__Instructions to follow__
No picture should appear in the copy. Transcribe exactly, and only, the lines from the one with "- serving tray [700,480,933,575]" through the last line of the data below.

__Exercise data__
#####

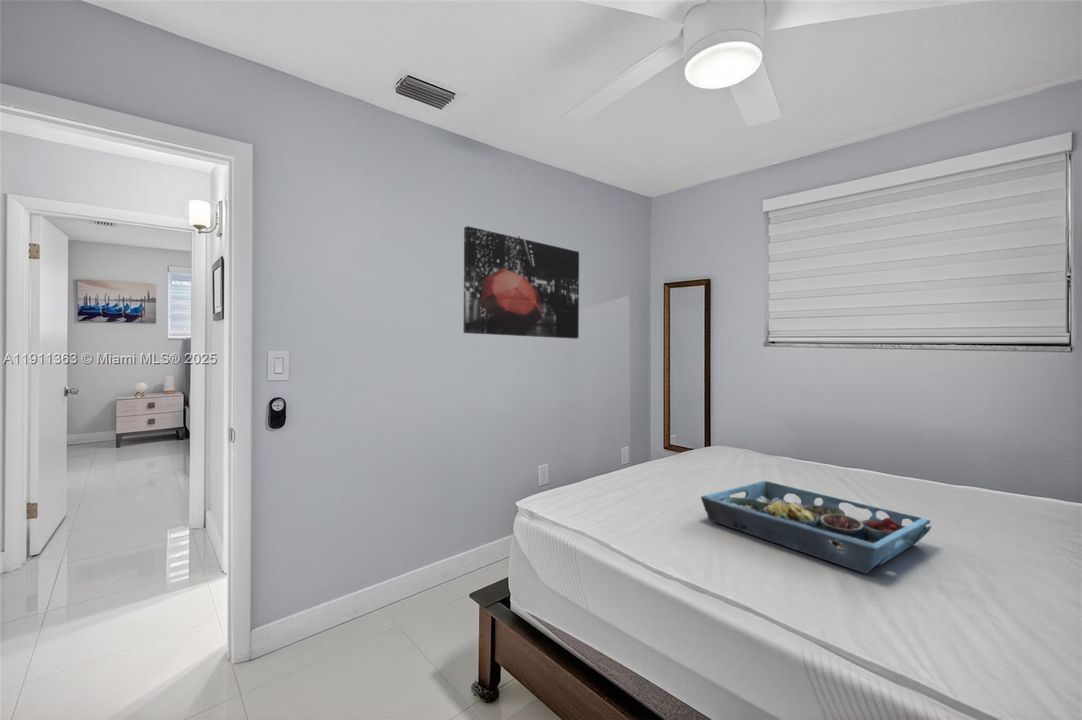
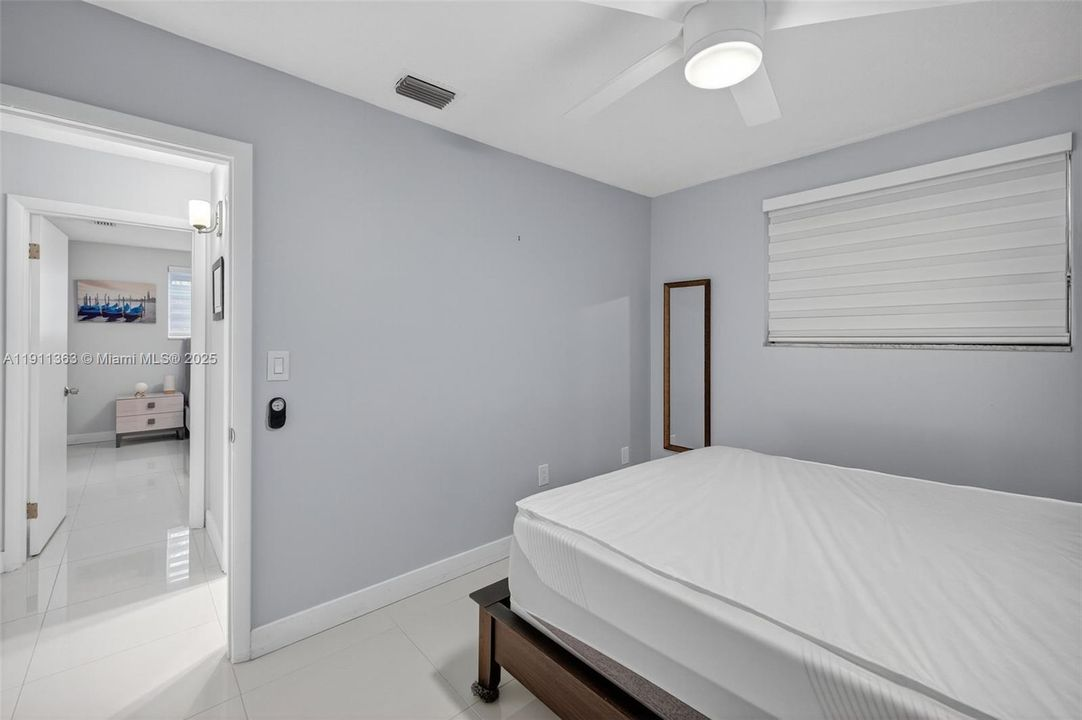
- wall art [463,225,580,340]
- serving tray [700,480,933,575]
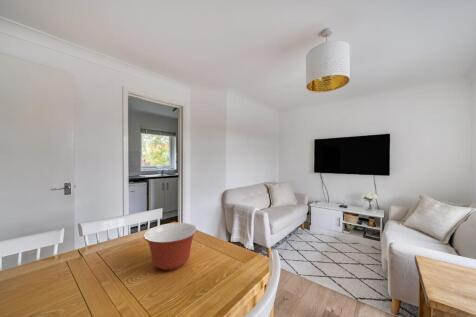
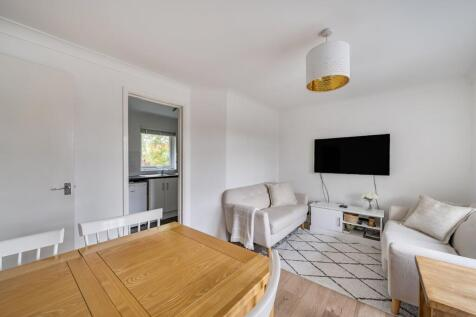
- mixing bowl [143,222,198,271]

#####

__Exercise answer__
- serving tray [700,480,933,575]
- mixing bowl [143,222,198,271]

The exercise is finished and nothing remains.